A monologue from the play by Arthur Schnitzler

NOTE: This translation by Grace Isabel Colbron was first published in Reigen, The Affairs of Anatol and Other Plays. Arthur Schnitzler. New York: Boni & Liveright, Inc., 1917. It is now a public domain work and may be performed without royalties.

RADEMACHER: You think yourself better than I? My dear friend, you and I are not great men, and in the depths where we belong there is little difference -- in hours like these. All your greatness is sham and pretense. Your fame? Merely a heap of newspaper notices that will be scattered to the winds the day after your death. Your friends? Flatterers who flock to success; envious parasites who clench their fists at you when your back is turned; fools who find you just small enough for their admiration. But you are clever enough to realize all this yourself, at times. I didn't trouble to come here just to tell you that. What I am going to tell you -- it may be despicable of me -- but it's astonishing how little we care whether we are despicable or not when we know we'll have no tomorrow to be ashamed of it in . . . I've come near throwing it in your face a hundred times during the past few years -- whenever we chanced to meet on the street and you were gracious enough to stop for a few words with me.

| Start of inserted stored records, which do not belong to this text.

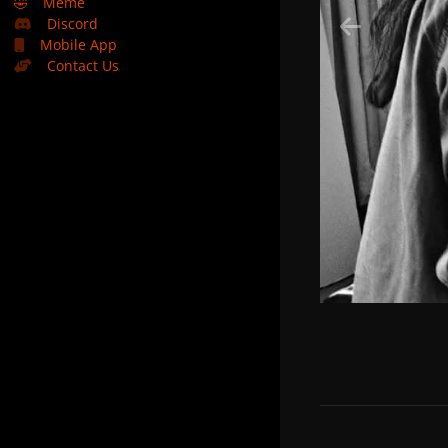
🤣
Meme
Discord
Mobile App
Contact Us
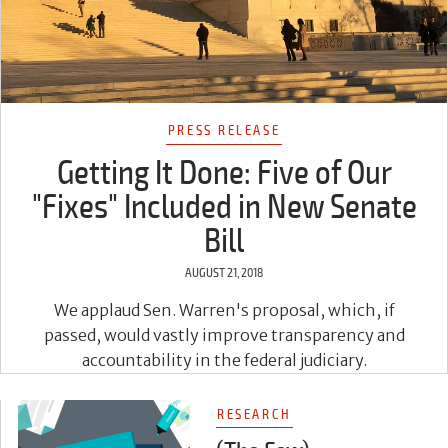
PRESS RELEASE
Getting It Done: Five of Our
"Fixes" Included in New Senate
Bill
AUGUST 21, 2018
We applaud Sen. Warren's proposal, which, if
passed, would vastly improve transparency and
accountability in the federal judiciary.
RESEARCH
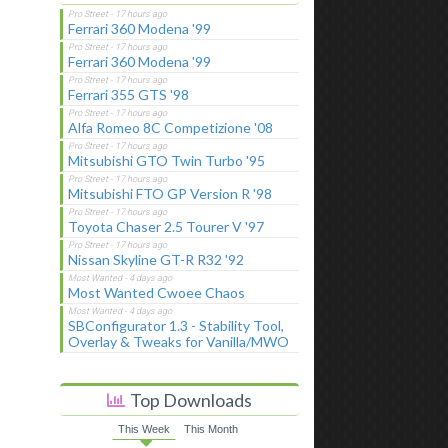
Ferrari 360 Modena '99
Ferrari 360 Modena '99
Ferrari 355 GTS '98
Alfa Romeo 8C Competizione '08
Mitsubishi GTO Twin Turbo '95
Mitsubishi FTO GP Version R '98
Toyota Chaser 2.5 Tourer V '97
Nissan Skyline GT-R R32 '92
Most Wanted Cwoee Chaos
SBConfigurator 1.3 - Stability Tool,
Overlay & Tweaks for Vanilla/MWO
Top Downloads
This Week
This Month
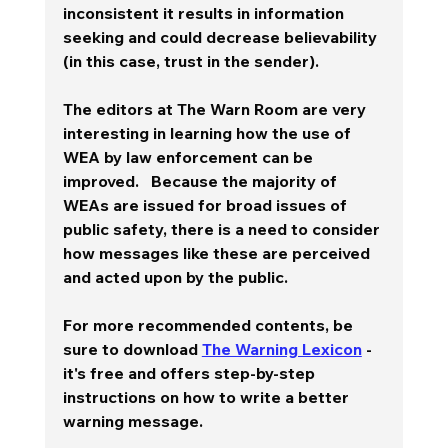
inconsistent it results in information 
seeking and could decrease believability 
(in this case, trust in the sender).  
The editors at The Warn Room are very 
interesting in learning how the use of 
WEA by law enforcement can be 
improved.   Because the majority of 
WEAs are issued for broad issues of 
public safety, there is a need to consider 
how messages like these are perceived 
and acted upon by the public.  
For more recommended contents, be 
sure to download 
The Warning Lexicon
 - 
it's free and offers step-by-step 
instructions on how to write a better 
warning message.  
________________________________________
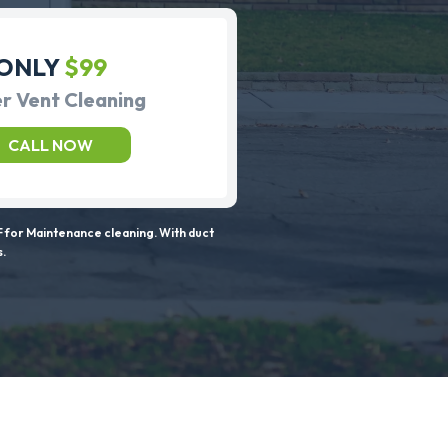
ONLY
$99
r Vent Cleaning
CALL NOW
 for Maintenance cleaning. With duct
s.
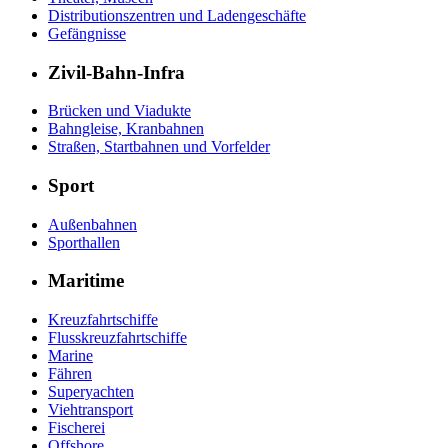
Distributionszentren und Ladengeschäfte
Gefängnisse
Zivil-Bahn-Infra
Brücken und Viadukte
Bahngleise, Kranbahnen
Straßen, Startbahnen und Vorfelder
Sport
Außenbahnen
Sporthallen
Maritime
Kreuzfahrtschiffe
Flusskreuzfahrtschiffe
Marine
Fähren
Superyachten
Viehtransport
Fischerei
Offshore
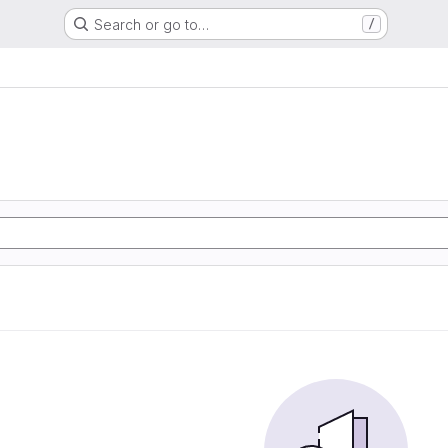
Search or go to…
/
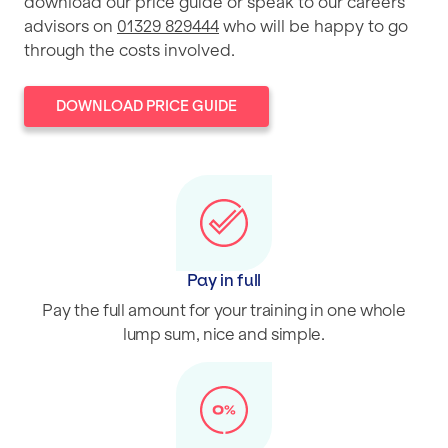
download our price guide or speak to our careers
advisors on
01329 829444
who will be happy to go
through the costs involved.
DOWNLOAD PRICE GUIDE
Pay in full
Pay the full amount for your training in one whole
lump sum, nice and simple.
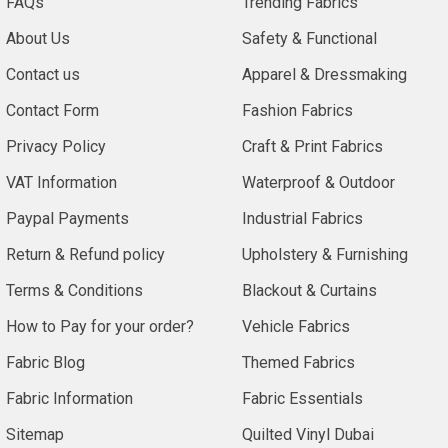
FAQs
Trending Fabrics
About Us
Safety & Functional
Contact us
Apparel & Dressmaking
Contact Form
Fashion Fabrics
Privacy Policy
Craft & Print Fabrics
VAT Information
Waterproof & Outdoor
Paypal Payments
Industrial Fabrics
Return & Refund policy
Upholstery & Furnishing
Terms & Conditions
Blackout & Curtains
How to Pay for your order?
Vehicle Fabrics
Fabric Blog
Themed Fabrics
Fabric Information
Fabric Essentials
Sitemap
Quilted Vinyl Dubai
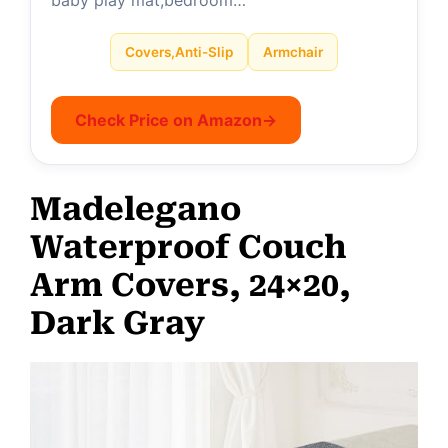
Covers,Anti-Slip
Armchair
Check Price on Amazon
→
Madelegano
Waterproof Couch
Arm Covers, 24×20,
Dark Gray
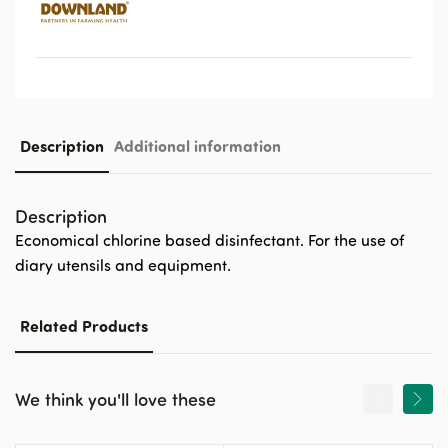
Description
Additional information
Description
Economical chlorine based disinfectant. For the use of
diary utensils and equipment.
Related Products
We think you'll love these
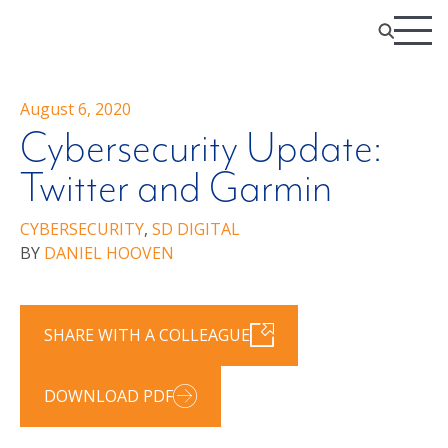
August 6, 2020
Cybersecurity Update:
Twitter and Garmin
CYBERSECURITY
,
SD DIGITAL
BY
DANIEL HOOVEN
SHARE WITH A COLLEAGUE
DOWNLOAD PDF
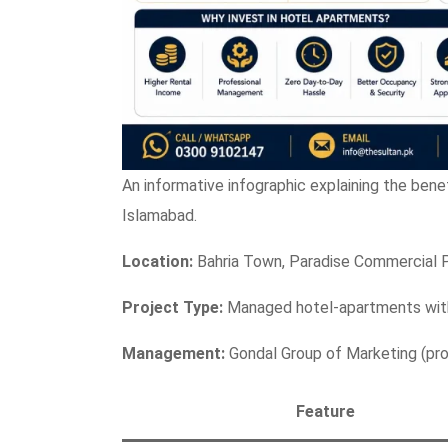
An informative infographic explaining the bene
Islamabad.
Location:
Bahria Town, Paradise Commercial 
Project Type:
Managed hotel-apartments with
Management:
Gondal Group of Marketing (prof
Feature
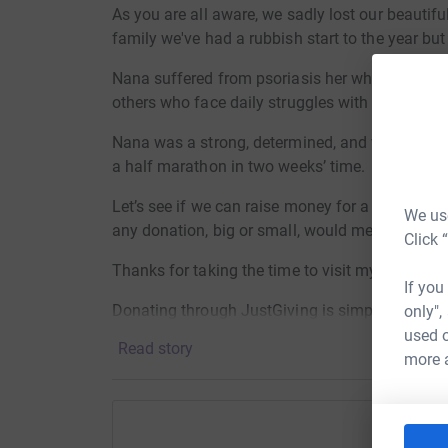
As you are all aware, we sadly lost our beautif
family we've had a rubbish start to the year bu
Nana suffered from psoriasis her whole life, a
others who face daily struggles with their skin.
Nana was a strong, determined, and wonderful 9
a half marathon in two weeks’ time.
Let’s see if we can raise money for a truly grea
We use
any donation, big or small, would mean so muc
Click 
Thanks for taking the time to visit my JustGivi
If you
Donating through JustGiving is simple, fast and 
only",
JustGiving - they'll never sell them on or send
used o
Read story
your money directly to the charity. So it's the 
more 
cutting costs for the charity.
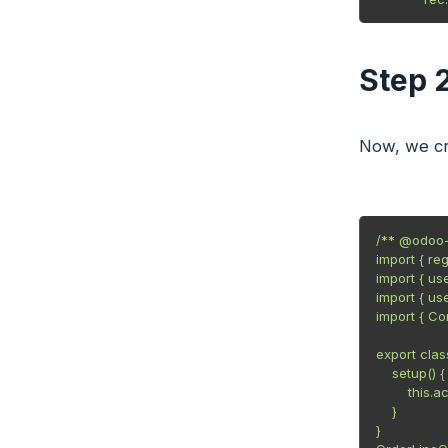
Step 
Now, we cr
/** @odoo-
import { re
import { us
import { u
import { C
export cla
    setup() {

        this
    }

}
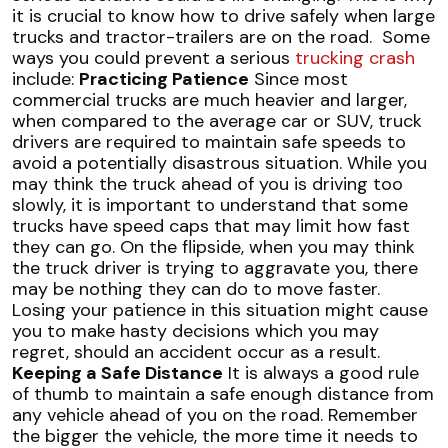
it is crucial to know how to drive safely when large
trucks and tractor-trailers are on the road.
Some
ways you could prevent a serious
trucking crash
include:
Practicing Patience
Since most
commercial trucks are much heavier and larger,
when compared to the average car or SUV, truck
drivers are required to maintain safe speeds to
avoid a potentially disastrous situation. While you
may think the truck ahead of you is driving too
slowly, it is important to understand that some
trucks have speed caps that may limit how fast
they can go. On the flipside, when you may think
the truck driver is trying to aggravate you, there
may be nothing they can do to move faster.
Losing your patience in this situation might cause
you to make hasty decisions which you may
regret, should an accident occur as a result.
Keeping a Safe Distance
It is always a good rule
of thumb to maintain a safe enough distance from
any vehicle ahead of you on the road. Remember
the bigger the vehicle, the more time it needs to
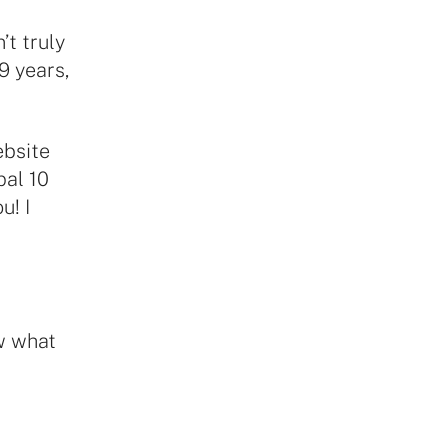
’t truly
9 years,
ebsite
pal 10
u! I
ow what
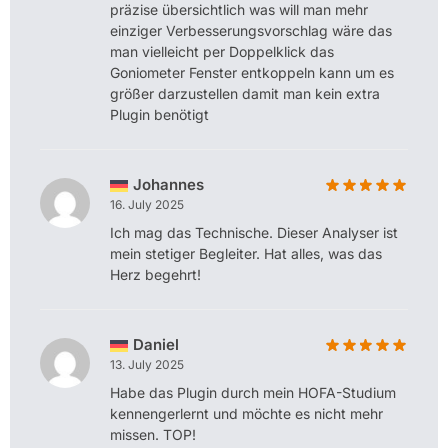
präzise übersichtlich was will man mehr
einziger Verbesserungsvorschlag wäre das
man vielleicht per Doppelklick das
Goniometer Fenster entkoppeln kann um es
größer darzustellen damit man kein extra
Plugin benötigt
Johannes
16. July 2025
Ich mag das Technische. Dieser Analyser ist
mein stetiger Begleiter. Hat alles, was das
Herz begehrt!
Daniel
13. July 2025
Habe das Plugin durch mein HOFA-Studium
kennengerlernt und möchte es nicht mehr
missen. TOP!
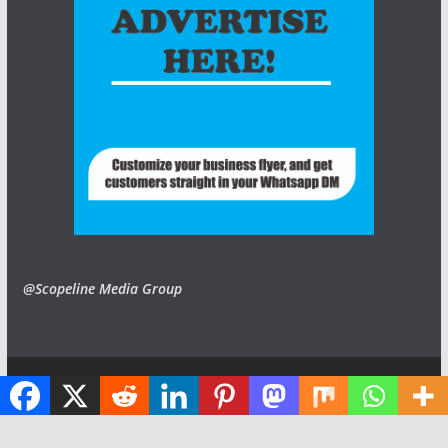
@Scopeline Media Group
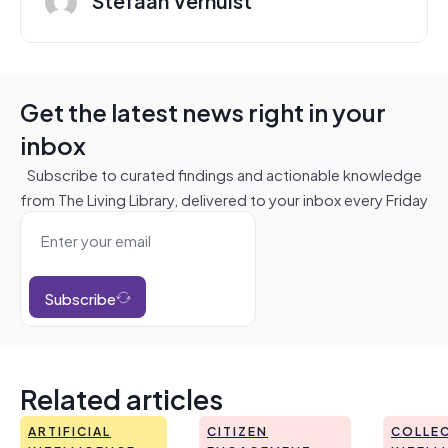
Get the latest news right in your
inbox
Subscribe to curated findings and actionable knowledge
from The Living Library, delivered to your inbox every Friday
Subscribe
Related articles
ARTIFICIAL
CITIZEN
COLLEC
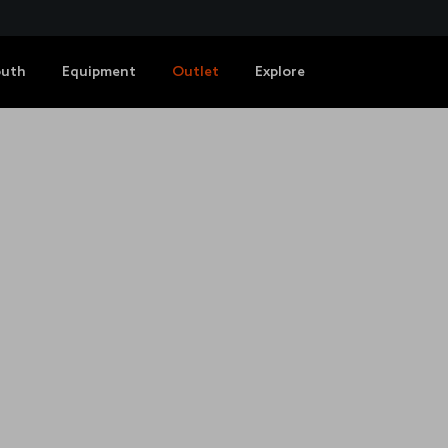
outh
Equipment
Outlet
Explore
HUB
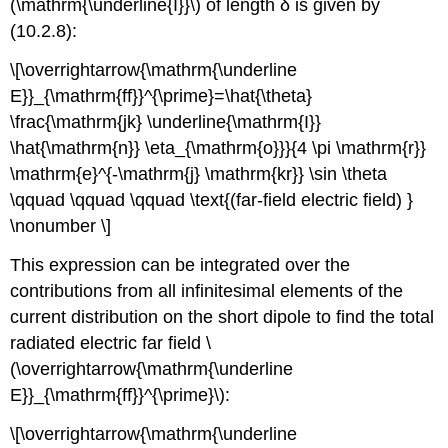
(\mathrm{\underline{I}}\) of length δ is given by
(10.2.8):
\[\overrightarrow{\mathrm{\underline
E}}_{\mathrm{ff}}^{\prime}=\hat{\theta}
\frac{\mathrm{jk} \underline{\mathrm{I}}
\hat{\mathrm{n}} \eta_{\mathrm{o}}}{4 \pi \mathrm{r}}
\mathrm{e}^{-\mathrm{j} \mathrm{kr}} \sin \theta
\qquad \qquad \qquad \text{(far-field electric field) }
\nonumber \]
This expression can be integrated over the
contributions from all infinitesimal elements of the
current distribution on the short dipole to find the total
radiated electric far field \
(\overrightarrow{\mathrm{\underline
E}}_{\mathrm{ff}}^{\prime}\):
\[\overrightarrow{\mathrm{\underline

My dear friend, not only do I know you as you are -- and hundreds of others do, too -- but your own beloved wife knows you better than you dream. She realized what you were twenty years ago -- in the prime of your youth and success. Yes, she realized it -- and I knew that she did -- for I was her lover two whole years. Many a time she came to me in disgust at your hollowness, your utter nothingness -- came to me ready to run off with me. But I was poor and she was a coward -- and so she stayed with you -- and deceived you. It was easier that way, for all of us.